Und die Kinderarbeit? Die Maschinen und Werkzeuge seien viel zu schwer und kompliziert, so der Einkaufsleiter. „Deshalb gibt es in der Granitbranche keine Kinderarbeit.“ Konfrontiert mit unseren Aufnahmen von Kindern, die in Lumpen und Gummilatschen im Dreck und Staub der Steinbrüche schuften, scheint er ehrlich schockiert. „Ein Kontrollsystem gibt es nicht, Habu schickt keine Leute durch die Steinbrüche.“ Genau daran arbeitet jetzt die indische Gewerkschaft der Steinbrucharbeiter gemeinsam mit deutschen Steinmetzen. „Wir sagen Ja zu Steinen aus Indien – aber ohne Kindersklaven und ohne Schuldknechtschaft“, sagt der Freiburger Steinmetz Michael Storr, einer der Initiatoren. Was in der Teppichindustrie funktioniert, nämlich das erfolgreiche Siegel „Rugmark“, wollen sie auf Steine übertragen. Das „Signum“, ein in den Stein gemeißeltes Zeichen, soll für die faire Produktion bürgen. Auf dem Markt ist es bereits; Storr will gemeinsam mit indischen und deutschen Hilfsorganisationen ein unabhängiges Kontrollsystem schaffen, um Kinder- und Sklavenarbeit in den Exportsteinbrüchen zu verhindern. Zudem soll ein Viertel des Gewinns nach Indien zurückfließen: für Schulen und Ausbildungsprojekte und die Basisbewegung der Steinbrucharbeiter, die ein Genossenschaftsmodell anstrebt. Tatsächlich gibt es allein in der Gegend zwischen Chennai und Bangalore schon über 30 „befreite“ Steinbrüche, in denen die Arbeiter Bruchkonzession und Verwaltung von den Regierungen übertragen bekamen. Bislang fehlt ihnen jedoch die teure Technik, um für den Export zu produzieren. „Wenn große Firmen wie Habu mitmachen würden, dann wäre das natürlich ein großer Schritt nach vorne“, sagt Benjamin Pütter.

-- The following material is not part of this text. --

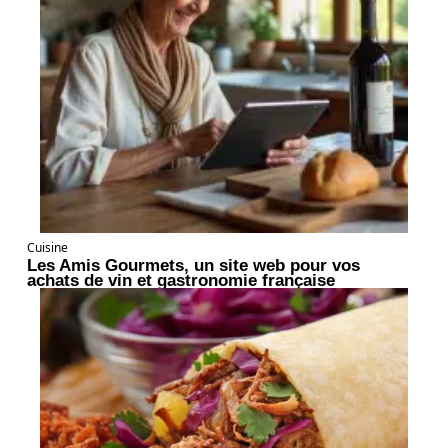
Cuisine
Les Amis Gourmets, un site web pour vos
achats de vin et gastronomie française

Bis jetzt allerdings geht das Unternehmen in die entgegengesetzte Richtung: Es widerspricht jeder Kinderarbeit in den Steinbrüchen ihrer Zulieferer, gegen eine Fernsehdokumentation drohte es rechtliche Schritte an. Und Benjamin Pütter wartet bis heute auf eine Reaktion des Habu-Einkaufsleiters.